EXPLORE THE MATERIAL:
**a)** In the passage on young planners' careers, how much more does the typical AICP member earn than an equivalent planner without the certification?
**b)** Shorten the paragraph beginning "The answer depends on a few variables" from the passage on young planners' careers into a brief list that keeps its main facts.
**c)** Carry on the passage on young planners' careers from its final sentence, in the same style.

PASSAGE:
>>>

It's not a traditional path for someone with undergraduate and graduate degrees in urban planning. But Lindsey's experience is reflective of many young planners today.
"Students are interested in a diverse array of opportunities," said Krystyn Kitto, assistant director of career services and alumni relations at Rutgers University's Edward J. Bloustein School of Planning and Public Policy. "They don't want to just do the work; they want to see how it's impacting people."
Others agree. One word that comes up often is "mission," says Nicole Woods, AICP, who is the lead planner in the Community Development Department of Buffalo Grove, Illinois.
When advising recent grads from her alma mater, Rutgers, they often tell her that believing in an organization's mission is critically important to them.
Planning has always attracted its share of do-gooders, Woods says, but with millennials the need to make a difference — right away — seems stronger. When she landed her first few planning jobs 10 years ago, her main goal was a bit different: gaining skills and getting experience, she says.
Another thing young planners tell Woods is that they only want to work in a city, not the 'burbs. "I get it," says Woods, who's done both. "Especially during the downturn, I'd tell people that it's better to work in the suburbs and get some solid experience for a few years than to live in the city and work at Jamba Juice."
While he isn't passionate about it personally, Lindsay says public-sector planning is vital. "We need it in our communities," he says, "but I do think the definition of planning is expanding, and I think that's exciting."
How Much Do Planners Make?
The answer depends on a few variables, and every other year, APA and AICP conduct the Planners Salary Survey to find out. The difference can come down to experience level, of course, and AICP status. In fact, the typical AICP member takes home about $16,000 more than an equivalent planner without the certification. What really can make a difference, though, is where you are employed. About 70 percent of planners surveyed work for a public entity, but their median salary is about $2,000 less than the field's overall median, $77,000.
Influencing factors
This career-diversification trend isn't all that new, says Curtis Winkle, an urban planning professor at University of Illinois at Chicago. "For years, our students have been going into areas that may not be traditionally considered 'planning,'" he says. But it may be becoming more pronounced.
New planners are entering areas such as community development, city management, and sustainability. They're working at private startups, think tanks, and incubators. They're pursuing careers with law firms, developers, marketers, engineering firms, logistics companies, and tech firms. And in some cases, they're bouncing back and forth a bit.

<<<

RAW DATA:
>>>

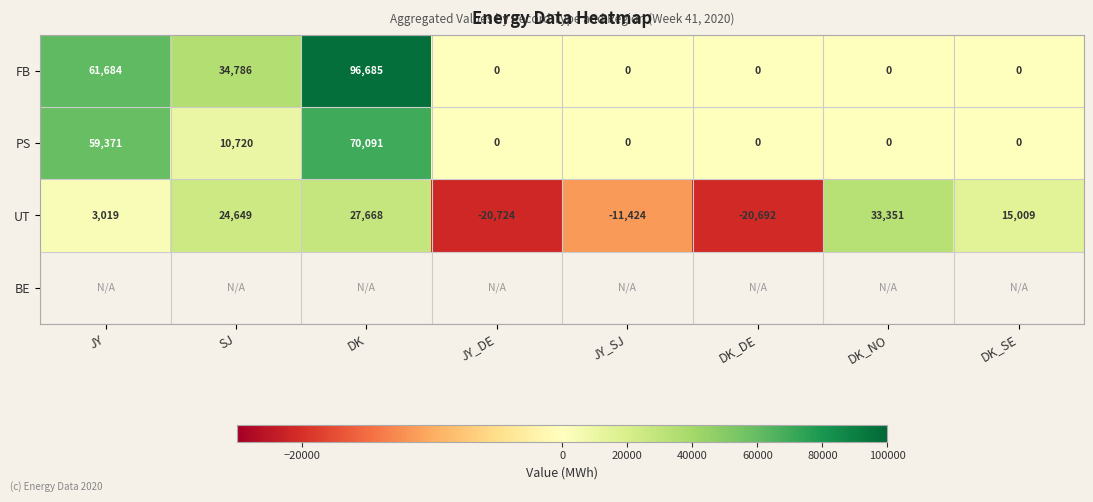

Is the value of UT at DK_SE greater than the value of PS at JY_DE?

Yes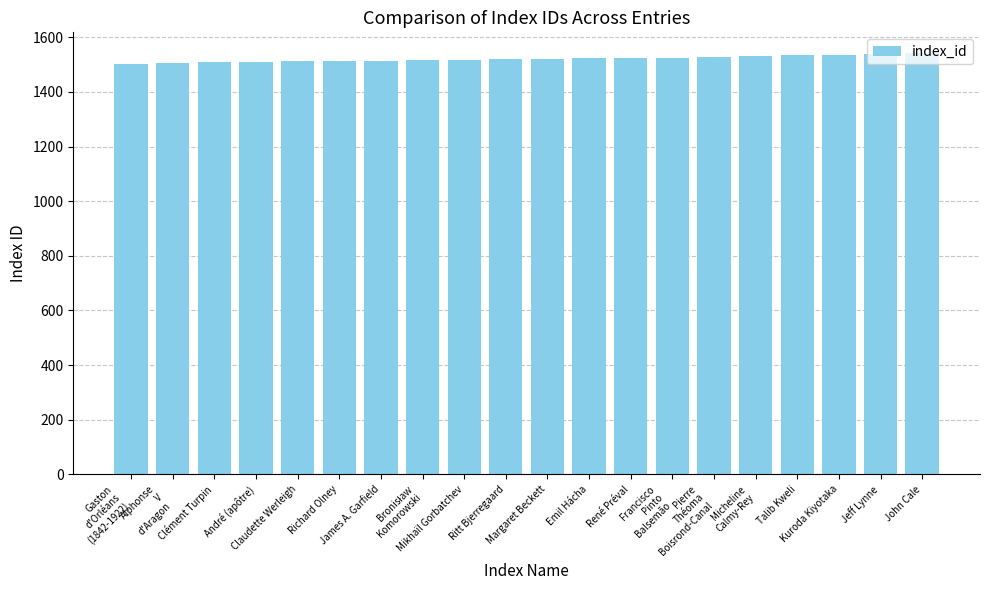

What is the smallest value displayed?

1503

<<<

OUTPUTS IN ORDER:
**a)** About $16,000 more.

**b)**
- APA and AICP run the Planners Salary Survey every other year.
- Pay depends on experience level and AICP status; the typical AICP member earns about $16,000 more than an equivalent planner without the certification.
- Where a planner is employed matters most.
- About 70 percent of surveyed planners work for a public entity, and their median salary is about $2,000 below the field's overall median of $77,000.

**c)**
"I don't think [young planners] see the sectors as being as separate as they have in the past," says Lois Takahashi, an urban planning professor at UCLA. "They're more fluid, and their networks spread across sectors."
Some of that shift is due to the desires of young planners themselves. In the private sector, they're able to pursue shorter-term projects and see tangible results quickly, as opposed to the public-sector processes, where the perception is that on-the-ground change takes much longer. And with the rise of public-private partnerships, planners can still be involved with the public sector, even if a government agency is not their employer.
Woods acknowledges that things can move slowly in the public sector, but says there's another side to that coin. "You are at the forefront, especially in a municipality, of implementing plans that consultants [might] have prepared for you," she says. "A con of the consulting world is that you go in, do the plan or project, and then leave and never really know if [it was put in place] or is truly making a difference. Implementing plans is exciting, rewarding, and gratifying — I was so excited to actually implement better shared parking! — but it often happens at a glacial pace."
"Our alums don't feel that the only option is to work for a city planning department," says Takahashi, who also serves as president of the Association of Collegiate Schools of Planning. "What's new for (planning students and educators) is this idea that the private sector has these different sorts of opportunities," she adds. "They may be things that can be done there more quickly or in a multidisciplinary sort of way."
The shift may also be happening out of necessity — a result of the realities of employment in the years following the Great Recession. Nationwide, local government budgets at the time were strained in the wake of the recession.
As a result, young planners "were pressured to launch when traditional paths weren't working as usual," says Richard Willson, FAICP, an urban planning professor at Cal Poly Pomona and author of the forthcoming book A Guide for the Idealist: How to Launch and Navigate Your Planning Career.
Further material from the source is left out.